COVID-19 - message from the President, 3 April

Russell writes his weekly message to members on COVID-19 - the sad news that two young people in the UK have died from the disease, concerns about late presentations and updates on PPE and testing.

This week brought the very sad news that two young people died from COVID-19. This will of course be devastating for their families and has caused a lot of understandable worry among the public.

Earlier in the week a 19-year-old sadly died from COVID-19. Then, on Tuesday it was reported that Ismail Mohamed Abdulwahab, from London, died at King’s College Hospital in the early hours of Monday morning. He was just 13 years old, and our hearts go out to all who knew and loved him, especially his family. This rare but tragic situation is one that no paediatrician – or indeed anyone – would ever want to see. I put out a statement about child deaths due to COVID-19 on Thursday.

I’ve also heard from many of you about late presentations and worries about the children we’re not seeing because of the current situation.

...children still get sick and we want to see them. We must reassure parents that we are here for them

I share this concern and have raised it with the Chief Medical Officer for England to ask for clearer messages to parents who are worried about unwell children. We’re also in touch with governments in Wales, Scotland and Northern Ireland. Many parents want to do the right thing and stay at home unless absolutely necessary. But children still get sick and we want to see them. We must reassure parents that we are here for them and they shouldn’t wait to connect with a GP, through 111, or in serious cases at A&E. We are also acutely conscious that we don’t want people to show up with minor ailments – and we’re calling for policymakers to make that clearer in their public communications.

In paediatrics we need to make sure that as we rapidly gear up to meet the COVID-19 challenge that we make sure our services remain open and accessible to families and that we maintain strong rapid links with local primary care.

We are also very eager to ensure that our colleagues in primary care have immediate access to advice and guidance from paediatricians and specialists.
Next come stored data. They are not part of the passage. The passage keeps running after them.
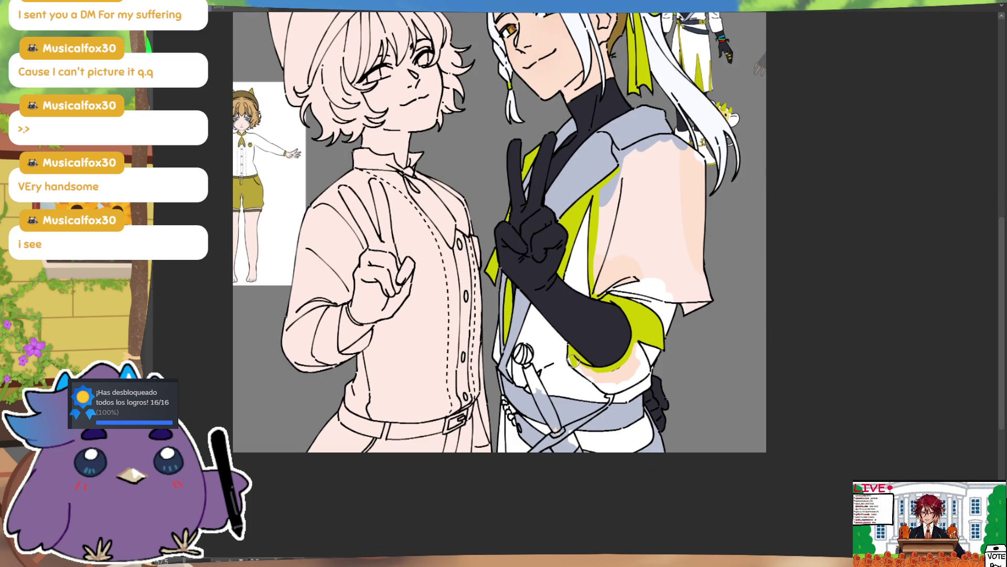
drag(571, 360, 601, 382)
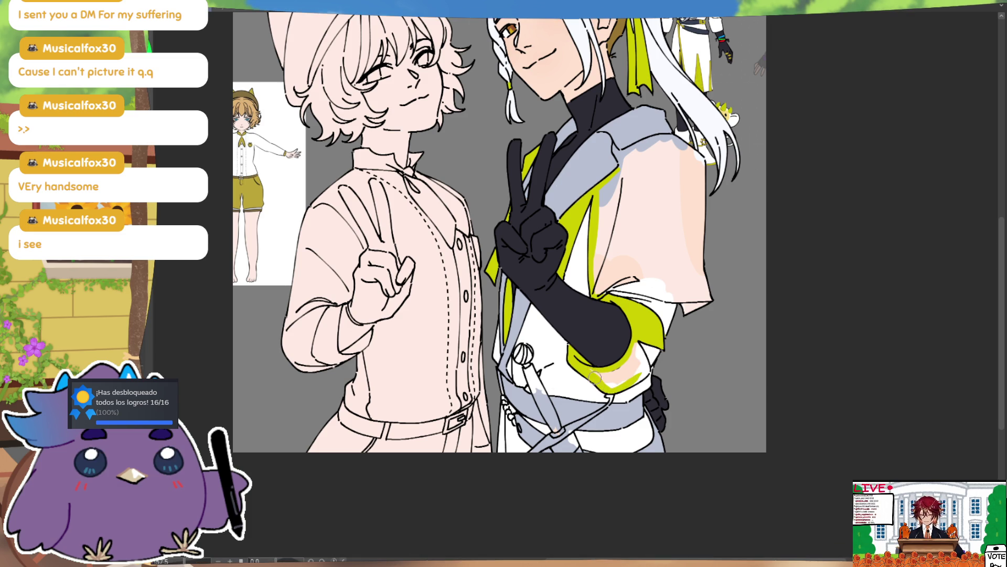
mouse_move(612, 382)
mouse_down()
mouse_move(629, 379)
mouse_move(636, 346)
mouse_up()
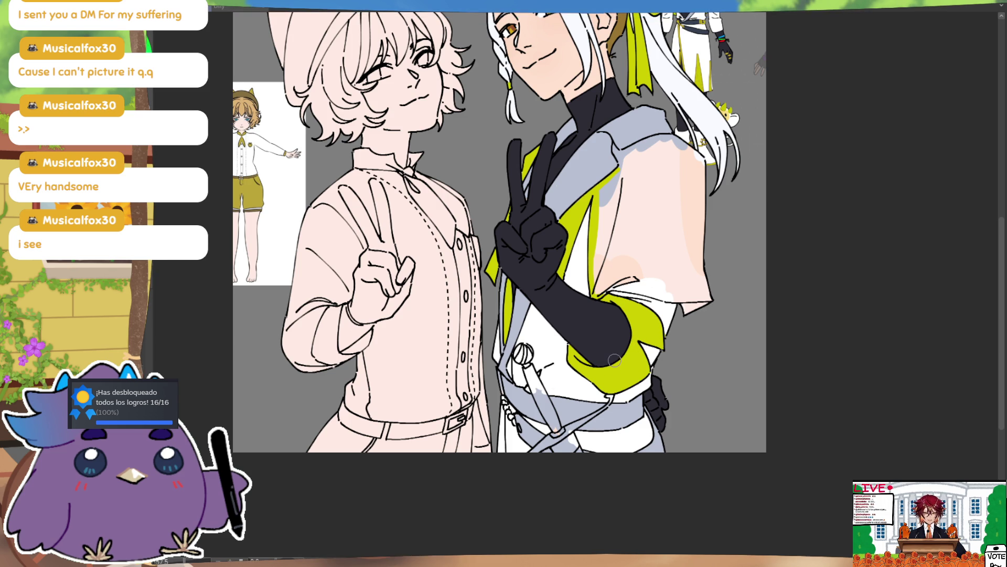
- Extend the lime green across the white cuff patch and down the sleeve's left edge
scroll(615, 360, up, 2)
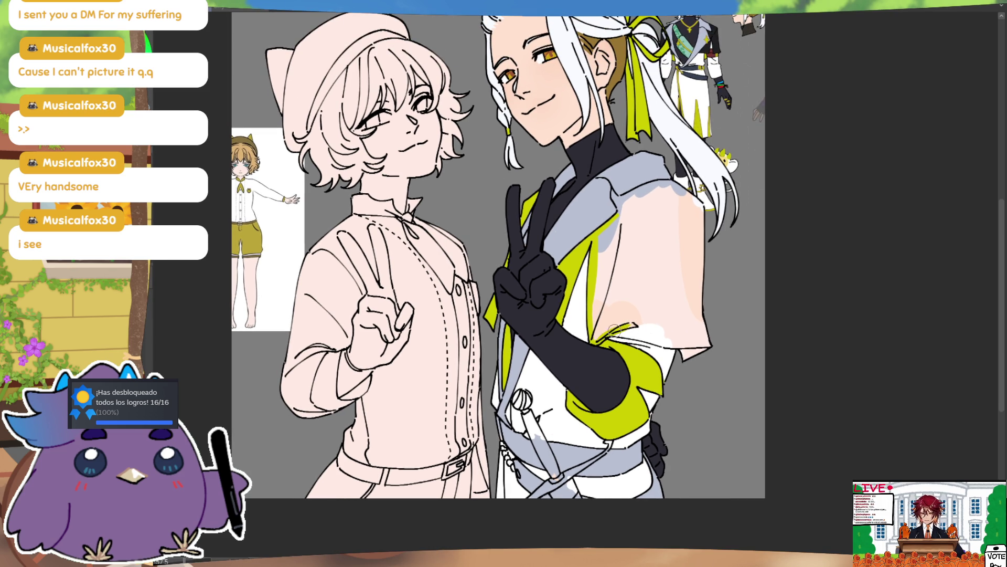
drag(611, 333, 671, 336)
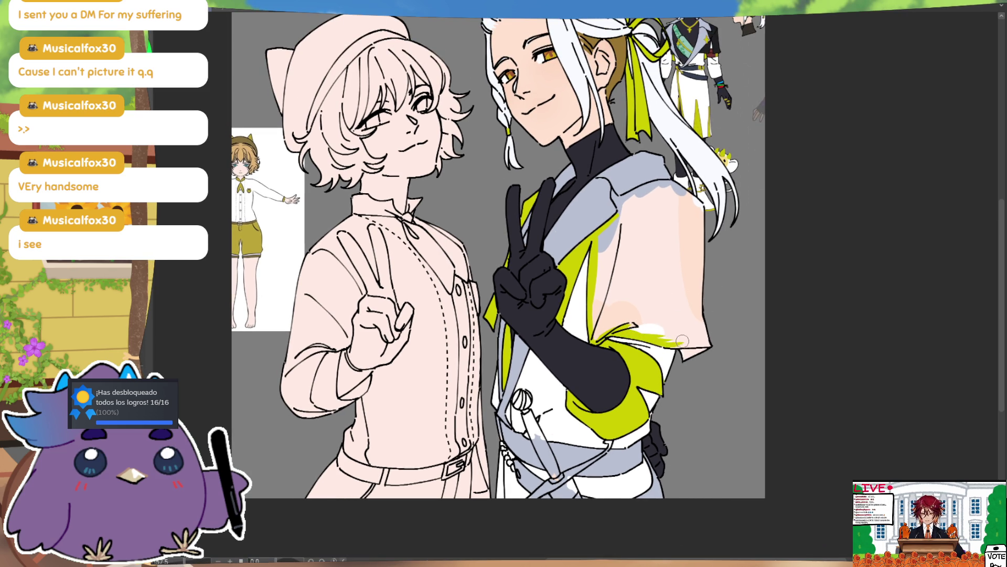
drag(680, 342, 709, 344)
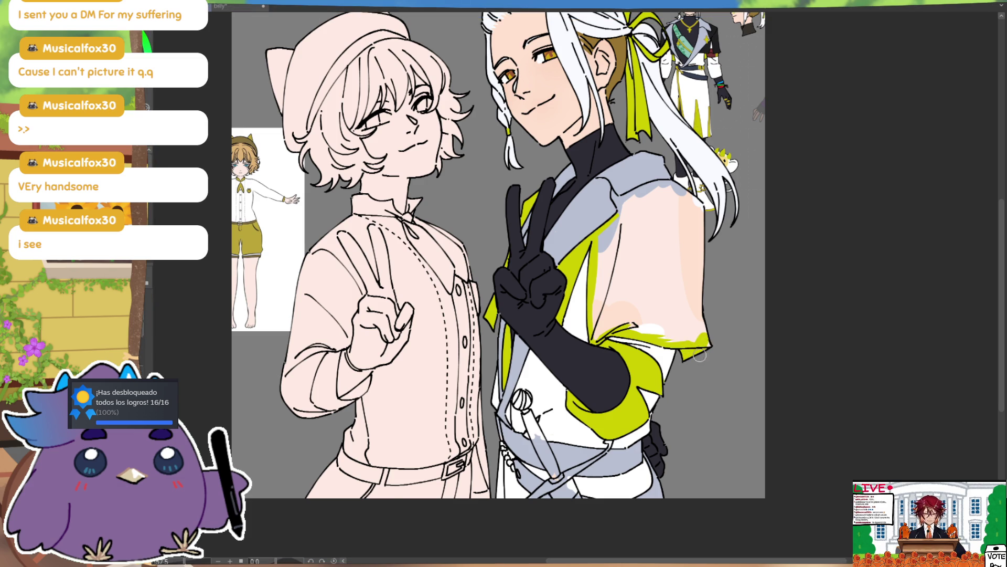
drag(612, 227, 597, 285)
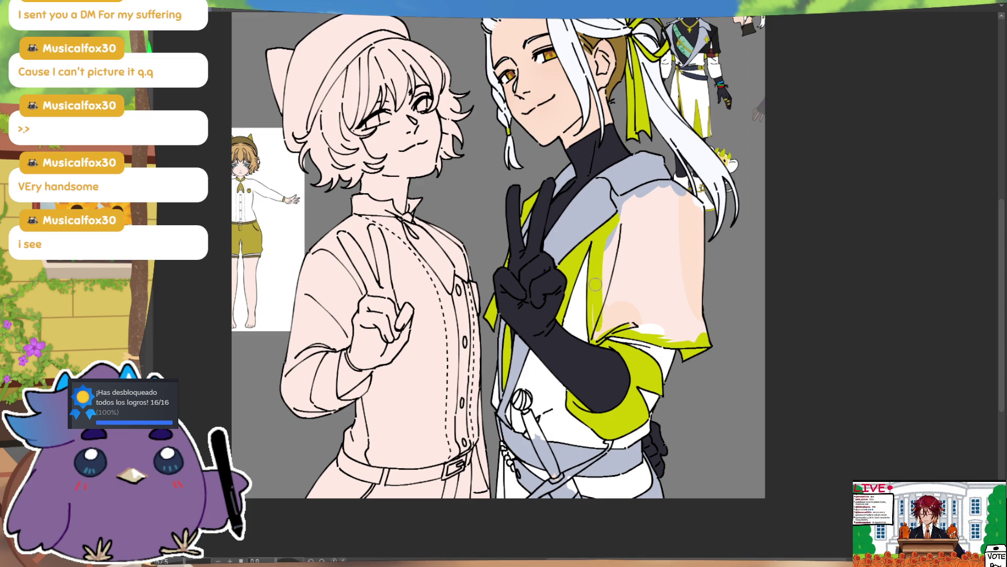
drag(632, 334, 708, 330)
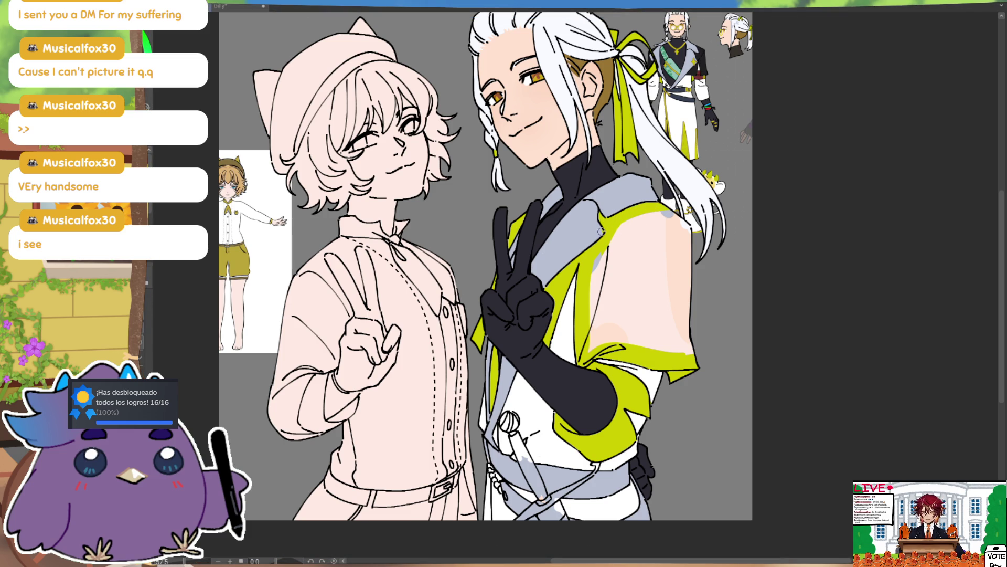
mouse_move(598, 257)
mouse_down()
mouse_move(593, 351)
mouse_move(604, 252)
mouse_move(619, 230)
mouse_move(664, 210)
mouse_move(698, 216)
mouse_move(656, 262)
mouse_move(630, 336)
mouse_move(645, 349)
mouse_move(694, 339)
mouse_move(689, 351)
mouse_up()
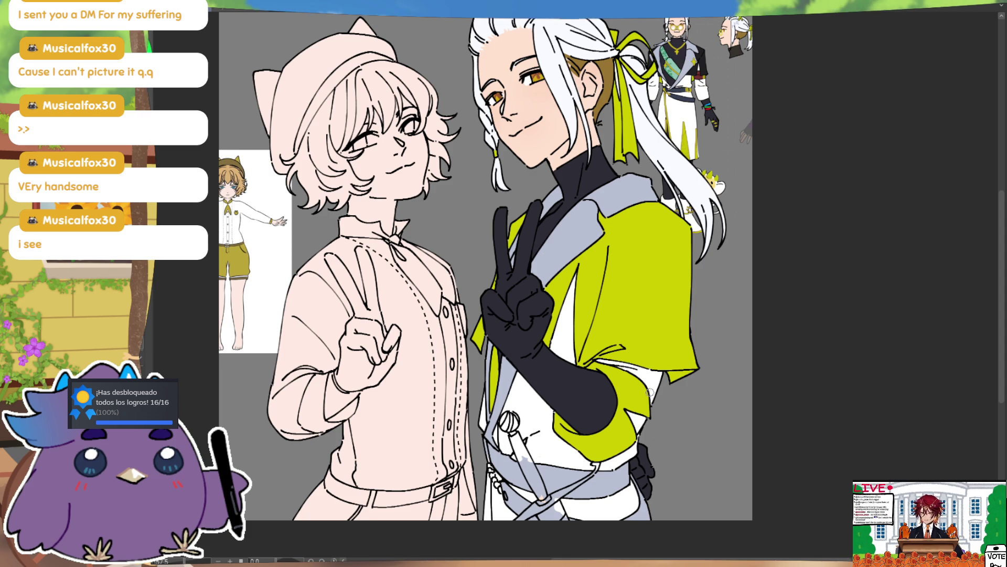
- Paint a lime-green stripe on the pen-shaped tube at the man's waist
drag(517, 443, 519, 447)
We are already very good at working together so that children receive high quality, safe and effective care, and being visible to GPs and first responders will be particularly important at this time. It is also vital that we record incidents where we think a child has died due to delayed care – and if you’re in England please remember to do this through the National Child Mortality Database

This week we’ve seen some progress on the issue of PPE (Personal Protective Equipment). New guidance was developed by Public Health England with Royal Colleges and was published on Thursday. We welcome the guidance, but we are still hearing of cases where the proper equipment is unavailable. We are especially eager to make sure that PPE is available in community settings. Thank you to everyone who sent case examples of PPE problems. They were collated, anonymised and sent to policymakers for action. Again, if there are issues where you are - please let us know by emailing my team at public.affairs@rcpch.ac.uk.

The issue of testing has also, rightly, received a lot of attention this week. We want to see a lot more testing of frontline staff and a lot more quickly. We continue to make this case strongly and we are shoulder to shoulder with our colleagues in other specialties.

I know this last week has been exceptionally tough and there are many more trials to come. We are working to keep you safe, informed and protected and we will be with you throughout the difficult days and weeks ahead. In the meantime, I hope you, your colleagues and your loved ones stay well and healthy. Thank you for everything you are doing.